Pathlib is a built-in Python library that is similar to os.path but contains a lot more. This post walks through some of the basics with pathlib.

Table of Contents

import sys
from pathlib import Path

Since Python is built in, the version of pathlib you have will be based on the version of Python. I try to keep this notebook up-to-date with the latest version. Here’s the latest version it was run on:

sys.version
'3.8.13 (default, Mar 28 2022, 06:59:08) [MSC v.1916 64 bit (AMD64)]'
path = Path(r'E:\Data\Raw\PennFudanPed')

Getting a list of files from a path

You can do two sets of asterisks like so to get subdirectories.
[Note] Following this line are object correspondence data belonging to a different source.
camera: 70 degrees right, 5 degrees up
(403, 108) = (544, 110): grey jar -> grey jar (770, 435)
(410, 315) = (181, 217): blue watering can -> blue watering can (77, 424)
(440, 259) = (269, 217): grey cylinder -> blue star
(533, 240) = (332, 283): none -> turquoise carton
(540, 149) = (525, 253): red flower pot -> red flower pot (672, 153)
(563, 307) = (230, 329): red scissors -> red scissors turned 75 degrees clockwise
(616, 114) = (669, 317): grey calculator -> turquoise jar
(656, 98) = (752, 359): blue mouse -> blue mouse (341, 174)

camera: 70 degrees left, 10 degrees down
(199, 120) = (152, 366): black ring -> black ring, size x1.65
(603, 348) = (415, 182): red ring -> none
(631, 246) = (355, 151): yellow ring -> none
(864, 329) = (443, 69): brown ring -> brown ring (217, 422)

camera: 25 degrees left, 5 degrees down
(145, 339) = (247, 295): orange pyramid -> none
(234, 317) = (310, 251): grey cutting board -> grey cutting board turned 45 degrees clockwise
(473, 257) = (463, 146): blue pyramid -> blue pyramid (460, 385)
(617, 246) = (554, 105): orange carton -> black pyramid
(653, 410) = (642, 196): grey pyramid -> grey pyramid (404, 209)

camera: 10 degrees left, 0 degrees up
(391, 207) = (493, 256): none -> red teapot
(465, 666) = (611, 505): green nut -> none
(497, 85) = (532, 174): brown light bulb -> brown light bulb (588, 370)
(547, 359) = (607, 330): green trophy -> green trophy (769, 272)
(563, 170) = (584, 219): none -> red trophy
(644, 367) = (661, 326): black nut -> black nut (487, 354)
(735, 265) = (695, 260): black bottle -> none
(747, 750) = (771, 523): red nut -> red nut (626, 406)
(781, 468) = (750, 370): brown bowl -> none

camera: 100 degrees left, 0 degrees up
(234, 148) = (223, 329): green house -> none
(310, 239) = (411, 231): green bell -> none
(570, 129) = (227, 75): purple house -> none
all_objs = path.glob('**/*')

Pathlib creates a generator for the files.

all_objs
<generator object Path.glob at 0x000002A76E82F120>

If you want to put them all in a list, you can do that like so:

files = [f for f in all_objs if f.is_file()]
files[:5]
[WindowsPath('E:/Data/Raw/PennFudanPed/added-object-list.txt'),
 WindowsPath('E:/Data/Raw/PennFudanPed/readme.txt'),
 WindowsPath('E:/Data/Raw/PennFudanPed/Annotation/FudanPed00001.txt'),
 WindowsPath('E:/Data/Raw/PennFudanPed/Annotation/FudanPed00002.txt'),
 WindowsPath('E:/Data/Raw/PennFudanPed/Annotation/FudanPed00003.txt')]

Here’s a way to list what’s in a directory.

list(path.iterdir())
[WindowsPath('E:/Data/Raw/PennFudanPed/added-object-list.txt'),
 WindowsPath('E:/Data/Raw/PennFudanPed/Annotation'),
 WindowsPath('E:/Data/Raw/PennFudanPed/PedMasks'),
 WindowsPath('E:/Data/Raw/PennFudanPed/PNGImages'),
 WindowsPath('E:/Data/Raw/PennFudanPed/readme.txt')]

Note: This is what FastAI uses for path.ls().

Working with Pathlib objects

Path objects are also really easy to work with to extract useful information.

file_path = Path(files[-1])
file_path
WindowsPath('E:/Data/Raw/PennFudanPed/PNGImages/PennPed00096.png')
file_path.stem
'PennPed00096'
file_path.name
'PennPed00096.png'

You can even get the file extension:

file_path.suffix
'.png'

It’s also easy to make new directories.

path.mkdir(parents=True, exist_ok=True)

Reading text files

Pathlib also has a great one-liner for reading in text files. No more context managers.

text = Path(r'E:/Data/Raw/PennFudanPed/readme.txt').read_text()
text[:500]
'1. Directory structure:\n\nPNGImages:   All the database images in PNG format.\n\nPedMasks :   Mask for each image, also in PNG format. Pixels are labeled 0 for background, or > 0 corresponding\nto a particular pedestrian ID.\n\nAnnotation:  Annotation information for each image.  Each file is in the following format (take FudanPed00001.txt as an example):\n\n# Compatible with PASCAL Annotation Version 1.00\nImage filename : "PennFudanPed/PNGImages/FudanPed00001.png"\nImage size (X x Y x C) : 559 x 536 x 3'